In total, 23,427 fewer people have applied to start degree courses at UK universities next autumn than at the same point last year.
Ucas insisted that it was too early to make predictions about the demand for higher education next year. Would-be students have until January 15 to apply for courses beginning next autumn.
The latest figures show that 133,357 UK applicants have applied so far, a drop of 23,759 compared to the same point last year. Applications from other EU students are down 13.1% to 9,034.
The statistics also show that 13,665 fewer women have applied so far this year, compared to 9,762 fewer men.
Ucas chief executive Mary Curnock Cook said: "Recent changes in high education funding mean that application patterns this year may be different to previous years and we are gearing up for a possible late surge close to the January 15 deadline where applicants have taken more time to research their applications.
"We expect some depression of demand due to a decline in the young population but it is much too early to predict any effects from changes in tuition fees."
Universities Minister David Willett said: "It is too early in the applications cycle for data to reveal underlying trends - the main Ucas deadline is not until January.
"Going to university depends on ability, not the ability to pay. Most new students will not pay upfront, there will be more financial support for those from poorer families and everyone will make lower loan repayments than they do now once they are in well- paid jobs."
Sally Hunt, general secretary of the University and College Union (UCU), said: "The rise in tuition fees to as much as £9,000 has helped cause a 13% drop in applications to university. Today's preliminary figures are very worrying.
"We believe putting financial barriers in front of young people who have been told their entire lives to aim for university is nothing more than a policy of penalising ambition.
"We are still waiting for some universities to re-adjust the cost of their degrees, which adds even more confusion to the situation.
"Students should be looking to study the courses most suited to their talents, not searching for something in their price range, and universities should not be forced into cutting prices to try and fill places."
Dr Wendy Piatt, director general of the Russell Group of leading universities, which includes the University of Birmingham and the University of Warwick, said: "It would be no real surprise if overall applications through Ucas are somewhat lower for 2012 entry than for 2011, but we shouldn't rush to assume that this is due to higher fees.

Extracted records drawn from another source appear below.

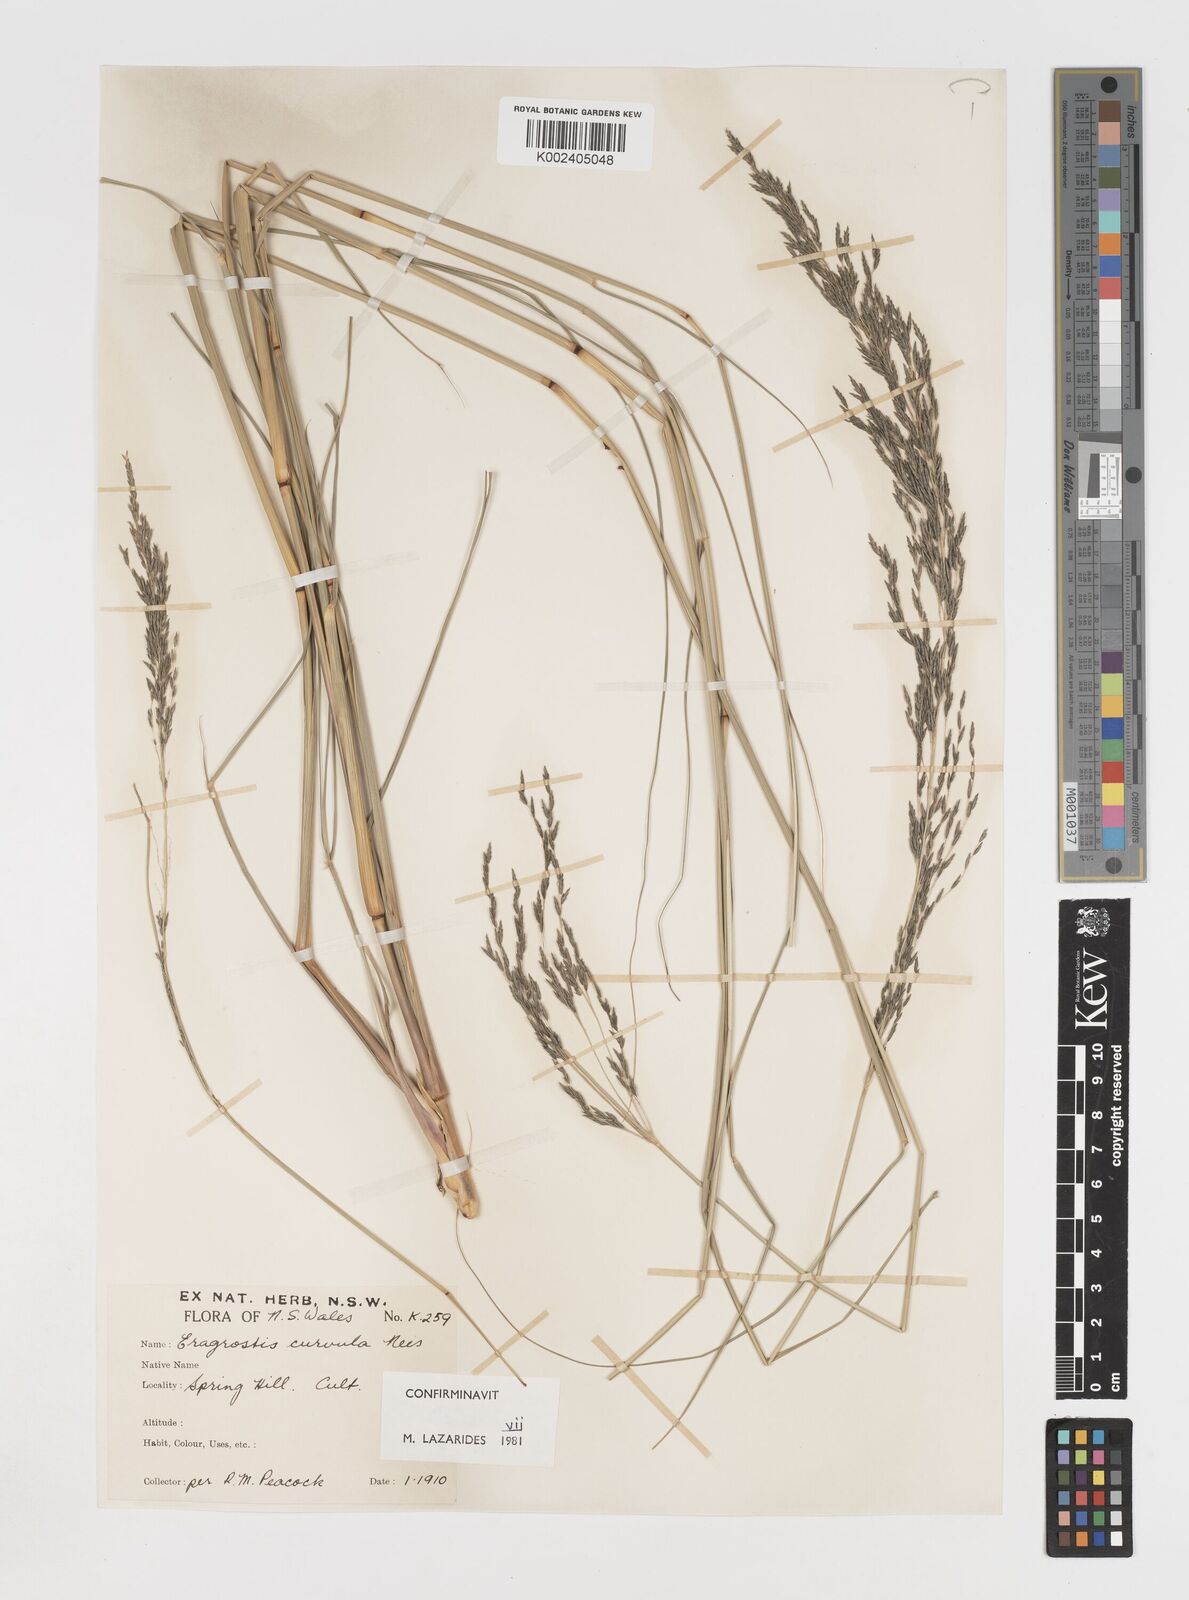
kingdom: Plantae
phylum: Tracheophyta
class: Liliopsida
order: Poales
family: Poaceae
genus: Eragrostis
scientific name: Eragrostis curvula
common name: African love-grass
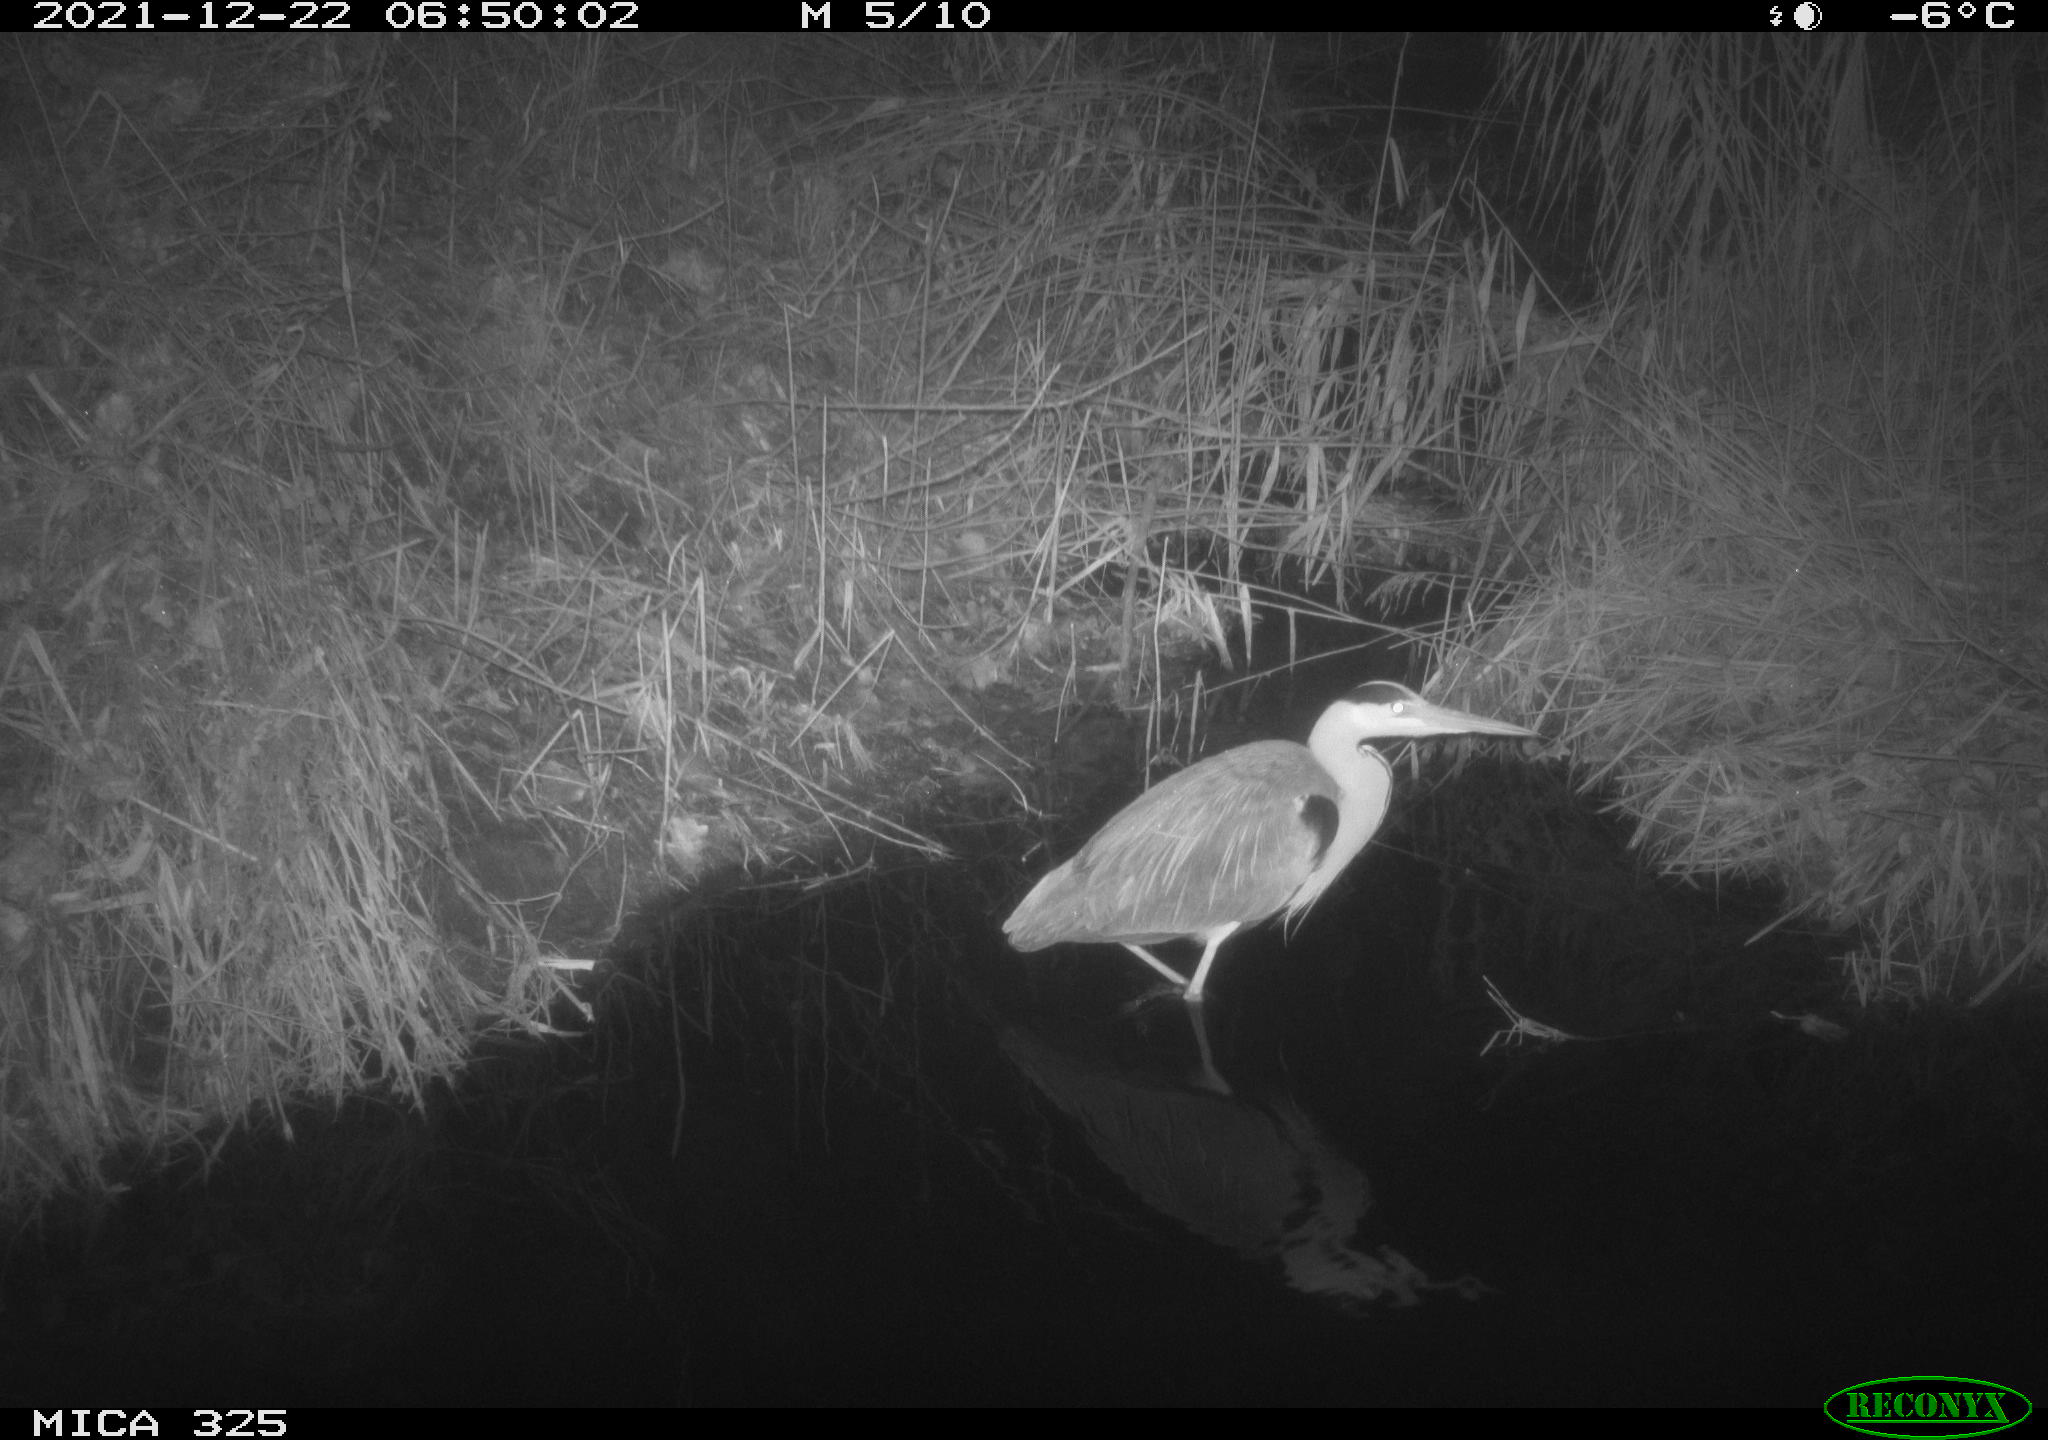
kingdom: Animalia
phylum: Chordata
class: Aves
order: Pelecaniformes
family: Ardeidae
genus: Ardea
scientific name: Ardea cinerea
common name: Grey heron
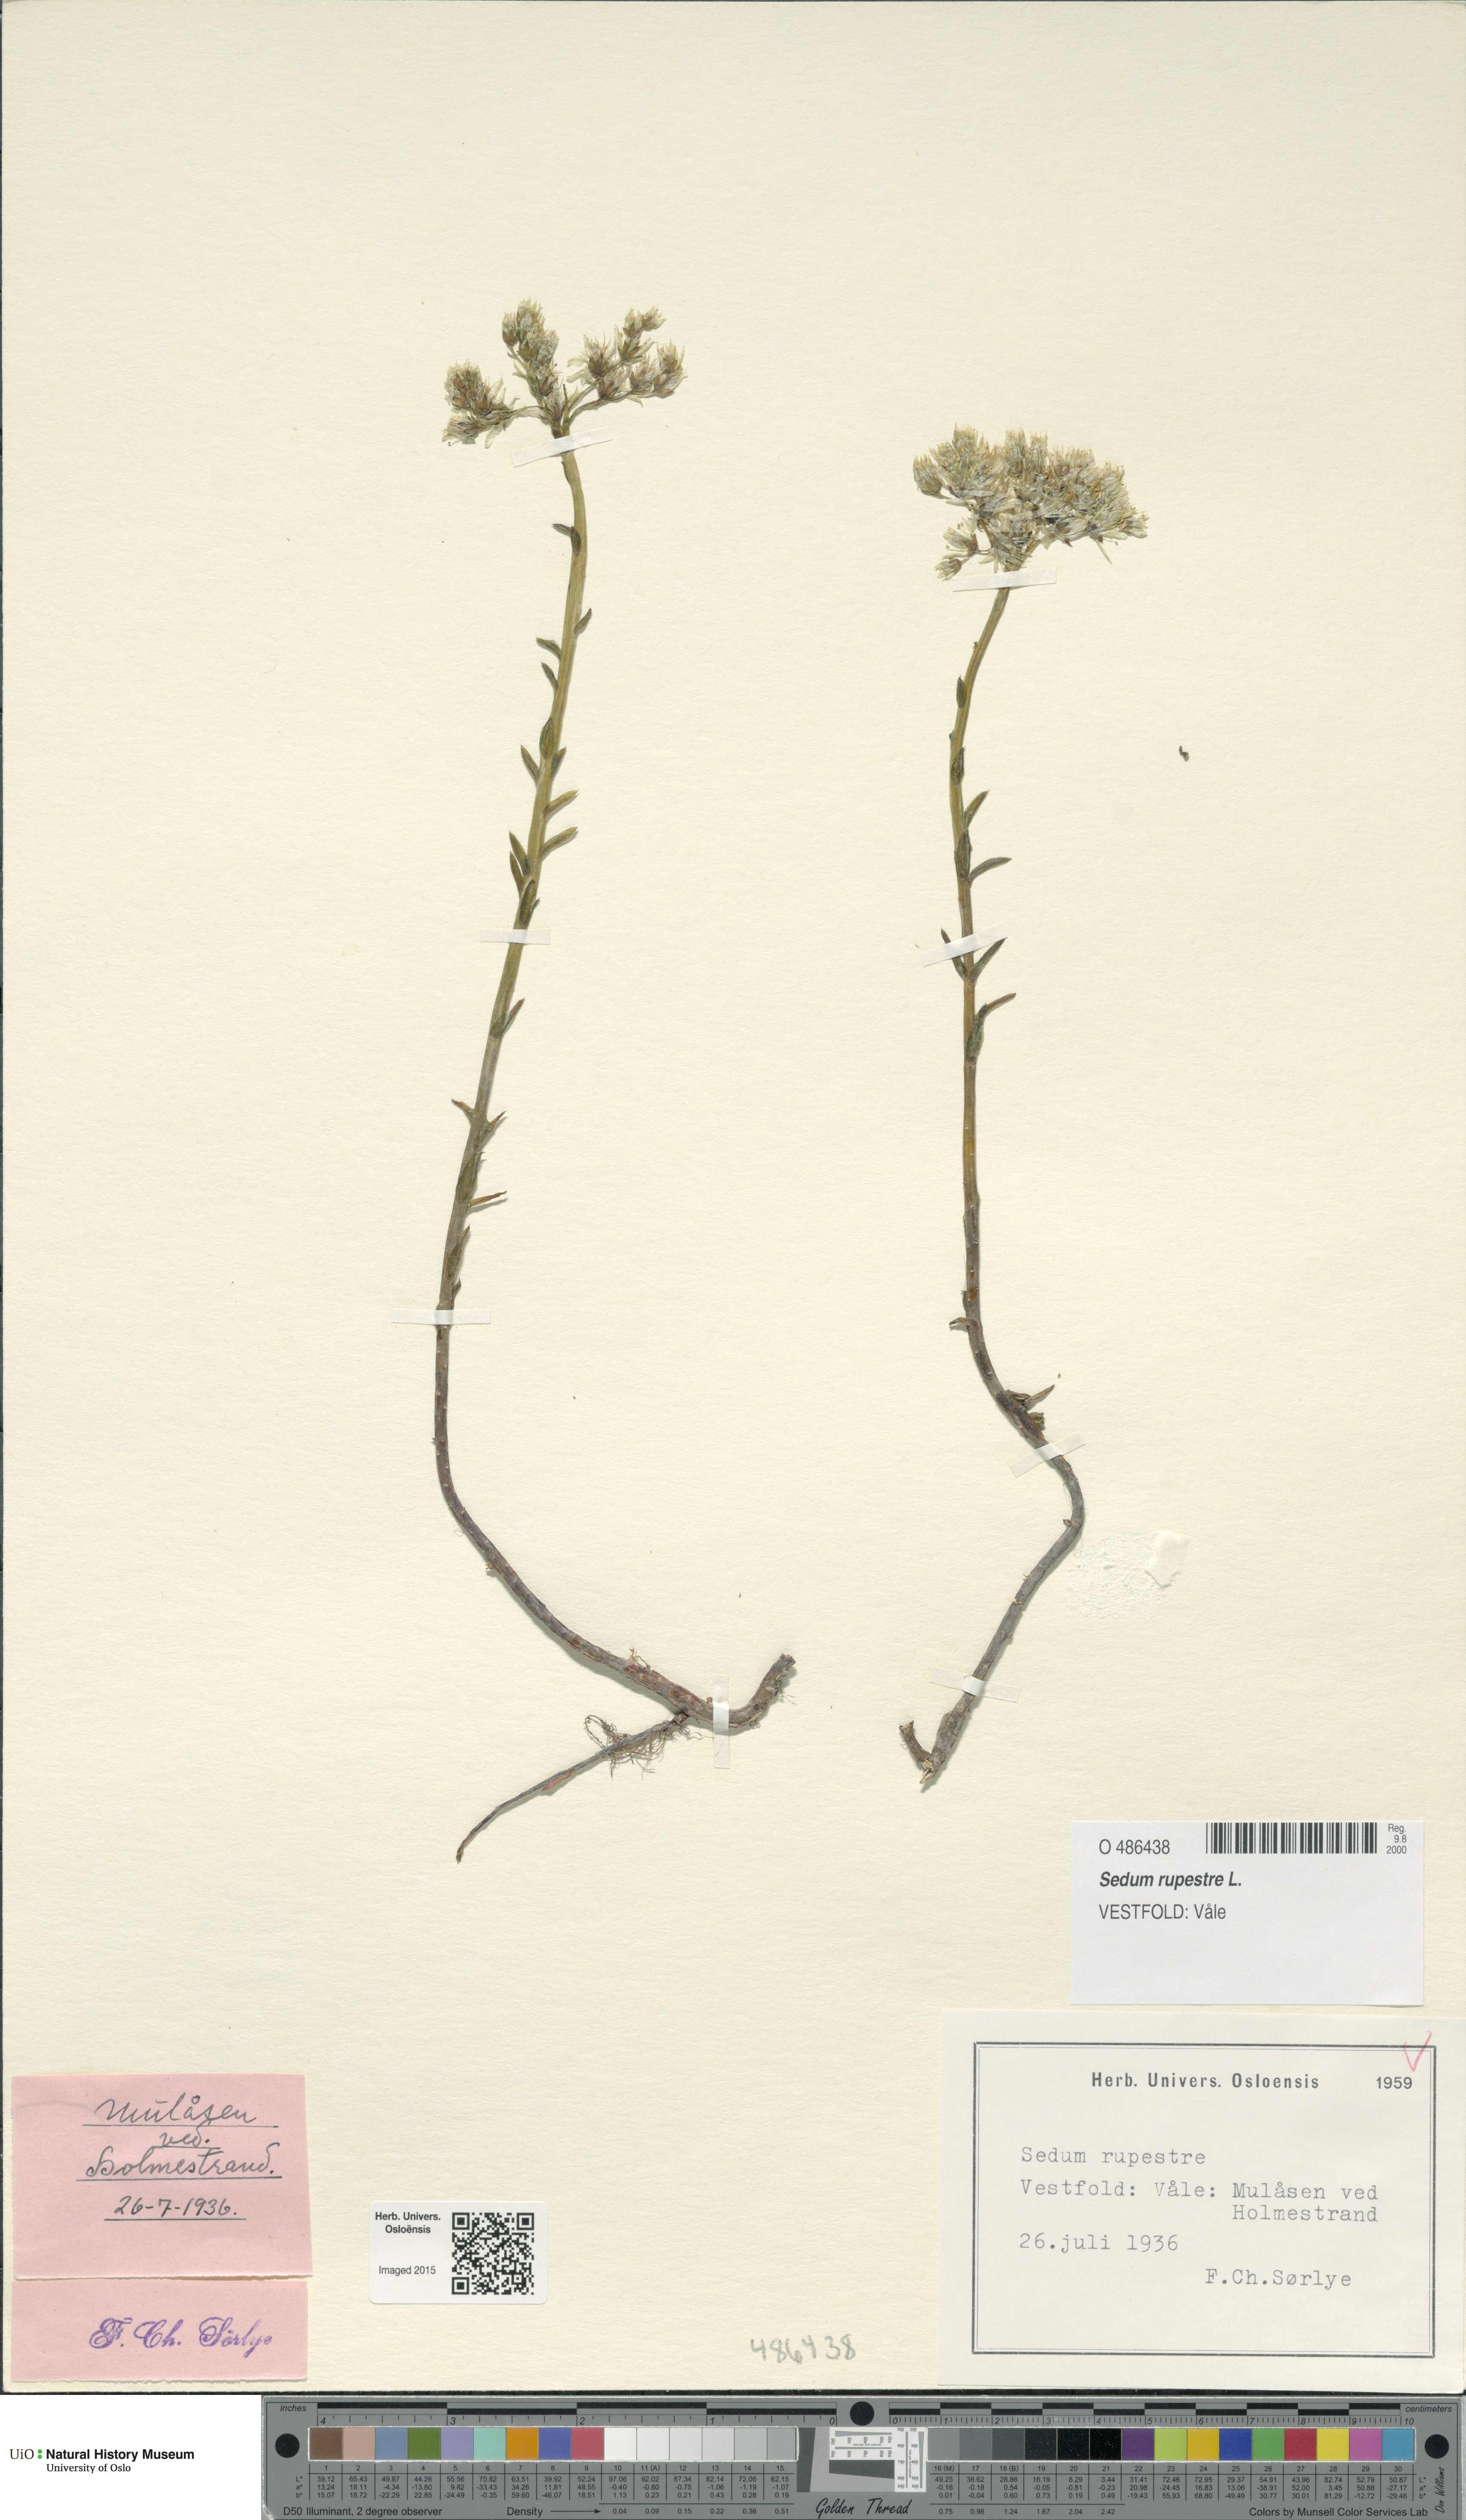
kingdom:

"For one thing, demographic change means there will be fewer 18-year-olds leaving school or college in 2012 than in 2011.
"We also know that in 2011 there was a drop in numbers opting for a 'gap year', meaning more applications in 2011, and fewer applications for 2012 entry. Current 2012 figures are actually very similar to figures at the same point in 2010.
"The decrease in the number of Scottish applicants to Scottish universities, where there are no fees, also shows that decrease in England cannot simply be explained by the new fees and funding system."
Liam Burns, president of the National Union of Students (NUS), said: "Ministers need to take responsibility for their disastrous education reforms and admit that, regardless of the final application numbers, the behaviour of prospective students will be affected by the huge rise in fees.